-- Мальчишка, хватит уже греметь там! -- рявкнул он, и Джил подпрыгнул на месте, роняя на пол старый шлем. Залепетал:
-- Простите, милорд.
Дойл сел на постели, а потом и поднялся на ноги -- в самом деле, отдых полагается монаршим особам, а у него хватит дел и помимо любования рыцарскими доблестями и женскими прелестями.

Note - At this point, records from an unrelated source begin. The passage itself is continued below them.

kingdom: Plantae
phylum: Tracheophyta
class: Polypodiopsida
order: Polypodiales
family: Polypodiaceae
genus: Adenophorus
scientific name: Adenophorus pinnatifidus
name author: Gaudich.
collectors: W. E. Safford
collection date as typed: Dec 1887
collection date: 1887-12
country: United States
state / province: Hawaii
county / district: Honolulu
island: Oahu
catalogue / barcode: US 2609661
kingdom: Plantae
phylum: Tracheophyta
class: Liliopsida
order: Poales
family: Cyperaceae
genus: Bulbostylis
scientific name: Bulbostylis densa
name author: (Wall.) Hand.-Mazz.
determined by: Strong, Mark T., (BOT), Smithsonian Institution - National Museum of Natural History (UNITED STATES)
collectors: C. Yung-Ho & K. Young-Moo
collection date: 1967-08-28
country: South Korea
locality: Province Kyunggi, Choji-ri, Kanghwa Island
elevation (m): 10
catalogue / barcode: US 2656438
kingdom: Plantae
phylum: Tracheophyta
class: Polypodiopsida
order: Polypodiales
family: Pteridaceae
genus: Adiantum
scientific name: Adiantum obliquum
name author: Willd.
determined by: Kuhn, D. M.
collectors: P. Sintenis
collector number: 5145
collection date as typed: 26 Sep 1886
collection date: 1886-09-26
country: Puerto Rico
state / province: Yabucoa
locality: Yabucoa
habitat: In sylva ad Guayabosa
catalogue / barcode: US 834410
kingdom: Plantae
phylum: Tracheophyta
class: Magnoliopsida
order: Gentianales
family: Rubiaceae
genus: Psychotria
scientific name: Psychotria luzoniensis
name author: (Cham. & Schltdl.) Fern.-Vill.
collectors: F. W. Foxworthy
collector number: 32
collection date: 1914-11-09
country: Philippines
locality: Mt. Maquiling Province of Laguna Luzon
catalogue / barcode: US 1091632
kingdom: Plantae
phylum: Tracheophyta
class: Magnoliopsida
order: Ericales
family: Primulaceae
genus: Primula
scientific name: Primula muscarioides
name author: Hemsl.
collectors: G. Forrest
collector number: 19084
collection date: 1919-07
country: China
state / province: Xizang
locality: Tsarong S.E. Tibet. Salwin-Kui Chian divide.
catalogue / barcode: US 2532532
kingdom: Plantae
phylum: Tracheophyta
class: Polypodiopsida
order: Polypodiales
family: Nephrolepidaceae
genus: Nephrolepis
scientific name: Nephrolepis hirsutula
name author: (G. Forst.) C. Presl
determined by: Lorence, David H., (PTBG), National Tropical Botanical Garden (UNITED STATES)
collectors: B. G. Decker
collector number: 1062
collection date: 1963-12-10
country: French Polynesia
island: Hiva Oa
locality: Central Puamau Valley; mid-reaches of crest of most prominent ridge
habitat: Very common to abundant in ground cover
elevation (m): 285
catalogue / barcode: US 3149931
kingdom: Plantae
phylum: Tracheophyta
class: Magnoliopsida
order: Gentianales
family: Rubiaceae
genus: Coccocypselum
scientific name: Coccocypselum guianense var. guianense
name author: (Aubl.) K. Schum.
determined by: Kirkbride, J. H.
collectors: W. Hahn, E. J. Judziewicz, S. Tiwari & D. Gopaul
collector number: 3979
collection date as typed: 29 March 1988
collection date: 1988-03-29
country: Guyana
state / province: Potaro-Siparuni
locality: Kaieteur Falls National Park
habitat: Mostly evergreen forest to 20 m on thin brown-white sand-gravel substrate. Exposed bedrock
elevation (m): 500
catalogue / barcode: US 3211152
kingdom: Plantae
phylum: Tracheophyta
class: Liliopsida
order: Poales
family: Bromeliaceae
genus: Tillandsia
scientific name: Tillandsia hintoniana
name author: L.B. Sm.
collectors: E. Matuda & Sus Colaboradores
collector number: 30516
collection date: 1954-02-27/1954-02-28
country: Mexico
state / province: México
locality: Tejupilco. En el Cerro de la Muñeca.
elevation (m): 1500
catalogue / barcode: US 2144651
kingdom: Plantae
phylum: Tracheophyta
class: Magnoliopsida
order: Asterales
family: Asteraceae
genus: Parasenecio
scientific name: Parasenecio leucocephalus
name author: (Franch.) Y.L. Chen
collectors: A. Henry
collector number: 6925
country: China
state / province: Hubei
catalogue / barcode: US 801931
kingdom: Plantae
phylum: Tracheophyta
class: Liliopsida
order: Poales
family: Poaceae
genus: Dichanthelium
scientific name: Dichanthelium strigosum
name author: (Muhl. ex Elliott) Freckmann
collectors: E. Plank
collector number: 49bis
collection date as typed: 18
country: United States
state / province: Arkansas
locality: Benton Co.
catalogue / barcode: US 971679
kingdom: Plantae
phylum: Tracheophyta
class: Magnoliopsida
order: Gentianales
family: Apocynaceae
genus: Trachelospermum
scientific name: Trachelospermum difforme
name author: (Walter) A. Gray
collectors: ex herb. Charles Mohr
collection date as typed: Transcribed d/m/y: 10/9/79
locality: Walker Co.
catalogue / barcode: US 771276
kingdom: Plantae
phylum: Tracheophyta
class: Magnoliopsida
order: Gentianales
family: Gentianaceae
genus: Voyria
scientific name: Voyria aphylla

-- Подай костюм потемней и плащ, -- велел он и, облачившись в темный наряд, закрыл голову капюшоном и направился на встречу с тем, кому никто из прочих дворян не подал бы даже руки для поцелуя.
Дойл был небрезглив. Он ради дела готов был беседовать с отребьем, бандитами и всевозможным сбродом. А дело того стоило: никто лучше них не знал, чем живет страна, как она дышит, не появилось ли где на ее теле мерзостных нарывов измены или бунта.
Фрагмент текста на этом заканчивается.